What this task involves:
Answer these from the forum thread below.
1. Where did the member bodacious briefly study biology?
2. What location does NathanK list?
3. In the grooming example, how much less time does the new bird spend grooming its peers than they spend grooming it?

Excerpt provided:
____________

Generative Energy #14: Another View of Evolution (with Haidut)

Dan W

Member
Joined
Jan 22, 2013
Messages
1,528
YouTube version:
https://www.youtube.com/watch?v=pdF33V5kQr8
(visit directly on youtube to see the timecodes for each topic in the description)

Play the audio from a web page, or download an MP3
http://www.generativeenergy.com/main/episode14

Subscribe in a podcasts app
Use iTunes: https://itunes.apple.com/us/podcast/gen ... 57763?mt=2
Or enter the feed URL directly into your app: http://www.generativeenergy.com/main?format=RSS


I haven't listened to this one yet, but I bet it'll be some fascinating stuff.
 

NathanK

Member
Joined
May 30, 2015
Messages
693
Location
Austin, TX
Very enjoyable podcast. I appreciate Haidut's ability to form digestible, yet concise, arguments on complex matters.
 

bodacious

Member
Joined
Nov 2, 2015
Messages
160
Location
UK
I really enjoyed this podcast, and I agree with Haidut that the Lamarckian view of evolution presents a much fuller picture than neo-darwinism.

Haidut's description of the Selfish Gene in telling the caged rats analogy (29:28) simplified Dawkin's view unfairly.

I did a brief stint in Biology at the University of Edinburgh—ironically, so did Charles Darwin—and have read Dawkins work too. Full disclosure—I don't hold a degree in Biology, I moved school and graduated in the arts. Sorry mum.

The "selfish gene" view isn't that an organism should always act selfishly, it's that the genes that produce physical attributes or behaviours that are conducive to that gene's survival are usually more successful. Or, genes are "selfish", they only care about their own survival. If that means making you act altruistically, so be it (anthropomorphizing).

Think of it like this: cooperative behaviour often has a genetic, evolutionary advantage.

Dawkins gives the example of birds who are usually infected with lice.

[*]These birds spend a considerable amount of time every day grooming one another.
[*]Any bird that is not groomed stands a high risk of becoming sick and dying from infection or disease.
[*]Each bird spends the same amount of time both grooming and being groomed per day.
[*]Any bird that spends less time grooming others, whiles still being sufficiently groomed itself, has a competitive advantage for mates and resources.

So a bird appears in the community who, for whatever reason, carries a gene that makes it less interested in grooming its peers. It spends 30% less time grooming its peers than they do it. This bird can spend more time eating and woo-ing the she-birds, and ends up fathering more young than other males. The next generation of birds contains more birds with this same genetic trait.

____________

Data section:

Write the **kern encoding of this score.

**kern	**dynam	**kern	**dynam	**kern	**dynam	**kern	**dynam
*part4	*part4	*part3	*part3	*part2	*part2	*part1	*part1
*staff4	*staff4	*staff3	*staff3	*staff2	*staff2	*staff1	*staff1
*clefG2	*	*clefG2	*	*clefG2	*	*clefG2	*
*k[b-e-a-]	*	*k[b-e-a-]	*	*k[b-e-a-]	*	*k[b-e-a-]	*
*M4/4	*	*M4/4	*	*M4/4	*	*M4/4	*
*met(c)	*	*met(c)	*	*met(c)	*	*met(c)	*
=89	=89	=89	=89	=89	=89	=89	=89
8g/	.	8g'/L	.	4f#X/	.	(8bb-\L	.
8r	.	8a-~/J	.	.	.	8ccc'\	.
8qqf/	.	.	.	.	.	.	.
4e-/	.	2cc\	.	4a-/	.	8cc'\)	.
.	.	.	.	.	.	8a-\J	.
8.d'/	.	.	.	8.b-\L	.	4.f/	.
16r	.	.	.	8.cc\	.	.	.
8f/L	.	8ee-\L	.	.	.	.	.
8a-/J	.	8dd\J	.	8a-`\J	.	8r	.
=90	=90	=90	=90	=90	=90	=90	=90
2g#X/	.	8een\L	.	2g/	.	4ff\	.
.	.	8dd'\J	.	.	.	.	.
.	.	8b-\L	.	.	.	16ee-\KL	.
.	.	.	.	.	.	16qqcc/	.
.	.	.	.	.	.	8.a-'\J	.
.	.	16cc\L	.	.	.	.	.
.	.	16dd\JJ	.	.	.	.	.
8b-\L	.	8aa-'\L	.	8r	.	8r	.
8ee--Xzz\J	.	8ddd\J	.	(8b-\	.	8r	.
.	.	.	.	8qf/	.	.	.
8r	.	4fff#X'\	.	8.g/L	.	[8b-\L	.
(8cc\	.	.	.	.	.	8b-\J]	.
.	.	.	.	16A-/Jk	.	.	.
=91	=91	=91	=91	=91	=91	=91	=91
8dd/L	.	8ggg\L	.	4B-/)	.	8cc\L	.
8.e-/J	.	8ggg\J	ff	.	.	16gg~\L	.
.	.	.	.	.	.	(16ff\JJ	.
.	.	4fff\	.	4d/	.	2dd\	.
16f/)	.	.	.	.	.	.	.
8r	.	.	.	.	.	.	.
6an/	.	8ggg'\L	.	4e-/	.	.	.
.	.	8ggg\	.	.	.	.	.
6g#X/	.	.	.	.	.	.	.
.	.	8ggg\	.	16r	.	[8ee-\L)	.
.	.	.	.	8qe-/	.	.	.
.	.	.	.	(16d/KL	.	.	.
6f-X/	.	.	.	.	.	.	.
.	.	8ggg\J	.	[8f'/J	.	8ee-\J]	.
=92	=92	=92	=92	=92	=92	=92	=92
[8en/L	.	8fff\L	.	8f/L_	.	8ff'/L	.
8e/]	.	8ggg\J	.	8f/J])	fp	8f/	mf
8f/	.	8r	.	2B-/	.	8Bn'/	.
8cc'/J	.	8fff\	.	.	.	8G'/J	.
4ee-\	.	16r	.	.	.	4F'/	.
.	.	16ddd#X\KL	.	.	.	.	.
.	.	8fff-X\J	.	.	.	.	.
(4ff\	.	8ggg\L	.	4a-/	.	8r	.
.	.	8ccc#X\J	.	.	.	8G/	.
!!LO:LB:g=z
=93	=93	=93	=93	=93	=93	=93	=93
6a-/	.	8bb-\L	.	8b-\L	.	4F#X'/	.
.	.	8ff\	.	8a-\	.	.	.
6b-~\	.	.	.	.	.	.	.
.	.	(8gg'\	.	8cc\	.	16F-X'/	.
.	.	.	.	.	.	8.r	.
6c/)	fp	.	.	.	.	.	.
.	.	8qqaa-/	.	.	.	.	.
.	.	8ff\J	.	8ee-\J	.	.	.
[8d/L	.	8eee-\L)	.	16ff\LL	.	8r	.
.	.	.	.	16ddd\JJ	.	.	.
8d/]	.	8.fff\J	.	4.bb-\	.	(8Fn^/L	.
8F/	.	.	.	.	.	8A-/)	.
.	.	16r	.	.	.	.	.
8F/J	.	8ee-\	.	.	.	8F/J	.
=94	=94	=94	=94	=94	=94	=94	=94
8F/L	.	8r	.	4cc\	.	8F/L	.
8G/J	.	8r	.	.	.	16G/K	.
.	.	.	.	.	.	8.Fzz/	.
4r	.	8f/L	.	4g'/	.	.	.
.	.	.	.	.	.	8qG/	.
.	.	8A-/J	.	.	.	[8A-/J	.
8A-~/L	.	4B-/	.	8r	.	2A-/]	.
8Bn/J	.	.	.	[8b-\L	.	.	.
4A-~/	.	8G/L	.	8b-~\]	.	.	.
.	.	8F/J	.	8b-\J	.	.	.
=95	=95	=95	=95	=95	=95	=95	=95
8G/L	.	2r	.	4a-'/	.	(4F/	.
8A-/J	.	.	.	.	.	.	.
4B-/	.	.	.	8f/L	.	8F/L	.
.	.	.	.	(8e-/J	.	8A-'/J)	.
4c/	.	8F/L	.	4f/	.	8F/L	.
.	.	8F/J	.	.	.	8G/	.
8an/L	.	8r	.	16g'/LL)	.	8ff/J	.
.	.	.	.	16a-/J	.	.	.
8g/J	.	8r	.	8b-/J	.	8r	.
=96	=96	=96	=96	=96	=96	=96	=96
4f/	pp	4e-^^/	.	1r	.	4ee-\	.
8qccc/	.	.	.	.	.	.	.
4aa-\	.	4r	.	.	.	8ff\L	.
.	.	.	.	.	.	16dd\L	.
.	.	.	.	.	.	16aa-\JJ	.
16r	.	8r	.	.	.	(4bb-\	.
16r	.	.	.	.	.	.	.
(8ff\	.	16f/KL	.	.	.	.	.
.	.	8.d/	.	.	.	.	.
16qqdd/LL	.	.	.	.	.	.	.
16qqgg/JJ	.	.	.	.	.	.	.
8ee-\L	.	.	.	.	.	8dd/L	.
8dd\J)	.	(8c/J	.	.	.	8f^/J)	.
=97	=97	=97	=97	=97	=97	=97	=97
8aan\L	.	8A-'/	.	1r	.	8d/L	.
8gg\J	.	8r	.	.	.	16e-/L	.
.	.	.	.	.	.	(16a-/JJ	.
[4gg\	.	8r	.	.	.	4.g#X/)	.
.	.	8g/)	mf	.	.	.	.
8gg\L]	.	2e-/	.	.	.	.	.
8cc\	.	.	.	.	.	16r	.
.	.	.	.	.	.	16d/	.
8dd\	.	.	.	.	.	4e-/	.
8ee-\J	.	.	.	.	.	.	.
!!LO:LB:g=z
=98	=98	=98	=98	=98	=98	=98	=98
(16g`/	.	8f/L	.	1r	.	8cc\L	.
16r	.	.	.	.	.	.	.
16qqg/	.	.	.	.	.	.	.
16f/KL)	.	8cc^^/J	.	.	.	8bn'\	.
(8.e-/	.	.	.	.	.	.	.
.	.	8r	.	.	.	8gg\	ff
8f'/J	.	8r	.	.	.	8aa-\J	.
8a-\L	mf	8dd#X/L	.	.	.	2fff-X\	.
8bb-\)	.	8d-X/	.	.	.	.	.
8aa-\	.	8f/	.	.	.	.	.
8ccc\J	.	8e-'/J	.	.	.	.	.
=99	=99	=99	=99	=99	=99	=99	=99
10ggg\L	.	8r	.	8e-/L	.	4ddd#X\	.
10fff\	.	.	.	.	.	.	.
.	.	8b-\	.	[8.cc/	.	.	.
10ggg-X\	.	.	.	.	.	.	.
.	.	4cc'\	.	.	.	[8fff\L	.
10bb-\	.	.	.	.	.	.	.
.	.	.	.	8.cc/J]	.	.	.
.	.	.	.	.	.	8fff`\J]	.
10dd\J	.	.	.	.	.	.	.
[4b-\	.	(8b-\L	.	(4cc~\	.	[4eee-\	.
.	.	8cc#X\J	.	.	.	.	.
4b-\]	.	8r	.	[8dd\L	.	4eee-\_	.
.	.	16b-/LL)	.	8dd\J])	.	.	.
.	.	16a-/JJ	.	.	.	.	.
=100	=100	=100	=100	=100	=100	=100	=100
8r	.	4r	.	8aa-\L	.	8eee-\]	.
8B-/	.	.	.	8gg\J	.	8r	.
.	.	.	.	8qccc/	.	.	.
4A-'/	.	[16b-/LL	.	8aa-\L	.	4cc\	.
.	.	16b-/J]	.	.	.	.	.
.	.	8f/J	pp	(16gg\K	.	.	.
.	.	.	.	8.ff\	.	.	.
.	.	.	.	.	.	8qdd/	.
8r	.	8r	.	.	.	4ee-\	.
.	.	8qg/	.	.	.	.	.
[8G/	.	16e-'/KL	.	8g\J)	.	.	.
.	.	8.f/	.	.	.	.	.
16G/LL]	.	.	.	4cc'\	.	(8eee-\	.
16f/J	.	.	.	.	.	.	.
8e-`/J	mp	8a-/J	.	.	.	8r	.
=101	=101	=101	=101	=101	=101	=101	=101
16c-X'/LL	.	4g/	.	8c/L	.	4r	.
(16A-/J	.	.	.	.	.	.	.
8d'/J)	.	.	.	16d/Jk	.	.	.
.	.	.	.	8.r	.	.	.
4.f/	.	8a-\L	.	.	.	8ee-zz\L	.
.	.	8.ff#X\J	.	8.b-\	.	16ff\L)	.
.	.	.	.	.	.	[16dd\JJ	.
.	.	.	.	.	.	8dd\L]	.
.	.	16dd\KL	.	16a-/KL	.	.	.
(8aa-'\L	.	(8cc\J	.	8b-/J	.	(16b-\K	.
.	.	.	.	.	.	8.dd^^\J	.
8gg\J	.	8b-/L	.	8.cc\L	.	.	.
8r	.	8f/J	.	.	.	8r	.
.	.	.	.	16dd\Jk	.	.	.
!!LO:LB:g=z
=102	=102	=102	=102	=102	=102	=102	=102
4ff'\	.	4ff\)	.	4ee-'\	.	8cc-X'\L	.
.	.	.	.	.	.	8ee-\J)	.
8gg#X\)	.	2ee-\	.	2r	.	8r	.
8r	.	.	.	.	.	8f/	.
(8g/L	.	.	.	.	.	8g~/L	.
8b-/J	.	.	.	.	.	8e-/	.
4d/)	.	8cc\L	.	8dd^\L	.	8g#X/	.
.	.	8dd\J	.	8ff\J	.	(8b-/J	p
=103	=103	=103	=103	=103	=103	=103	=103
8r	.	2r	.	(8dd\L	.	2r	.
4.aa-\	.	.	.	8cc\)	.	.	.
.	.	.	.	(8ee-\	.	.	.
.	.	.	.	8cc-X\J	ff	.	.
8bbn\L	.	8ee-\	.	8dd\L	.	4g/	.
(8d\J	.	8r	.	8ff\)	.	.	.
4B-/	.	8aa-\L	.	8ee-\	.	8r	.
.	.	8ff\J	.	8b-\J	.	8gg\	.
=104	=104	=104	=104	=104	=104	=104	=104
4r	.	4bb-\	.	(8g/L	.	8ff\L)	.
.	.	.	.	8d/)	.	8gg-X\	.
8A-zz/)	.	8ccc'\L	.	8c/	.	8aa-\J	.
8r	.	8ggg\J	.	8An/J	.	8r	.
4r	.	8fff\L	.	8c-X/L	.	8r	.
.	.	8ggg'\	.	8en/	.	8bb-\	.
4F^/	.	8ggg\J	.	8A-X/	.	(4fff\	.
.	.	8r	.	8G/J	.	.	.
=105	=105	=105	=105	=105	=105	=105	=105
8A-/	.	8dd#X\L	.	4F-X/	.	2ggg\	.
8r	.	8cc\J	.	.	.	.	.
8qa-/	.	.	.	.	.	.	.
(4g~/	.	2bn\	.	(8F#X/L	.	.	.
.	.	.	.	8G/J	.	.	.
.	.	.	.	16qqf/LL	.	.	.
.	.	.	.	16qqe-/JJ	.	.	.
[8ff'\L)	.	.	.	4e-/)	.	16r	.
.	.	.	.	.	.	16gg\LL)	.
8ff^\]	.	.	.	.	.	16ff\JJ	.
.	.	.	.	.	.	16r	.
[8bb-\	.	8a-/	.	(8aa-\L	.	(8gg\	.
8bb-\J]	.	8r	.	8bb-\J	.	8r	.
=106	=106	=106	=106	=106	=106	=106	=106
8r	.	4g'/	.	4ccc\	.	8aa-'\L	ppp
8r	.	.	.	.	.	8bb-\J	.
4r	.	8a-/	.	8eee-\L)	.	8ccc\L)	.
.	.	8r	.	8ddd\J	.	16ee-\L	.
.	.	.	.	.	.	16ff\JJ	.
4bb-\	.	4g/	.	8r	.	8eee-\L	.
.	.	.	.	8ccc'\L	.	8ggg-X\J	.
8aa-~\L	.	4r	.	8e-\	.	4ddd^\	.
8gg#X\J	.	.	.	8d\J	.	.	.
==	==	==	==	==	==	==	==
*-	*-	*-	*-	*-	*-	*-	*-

____________

Completed exercise:
1. The University of Edinburgh
2. Austin, TX
3. 30% less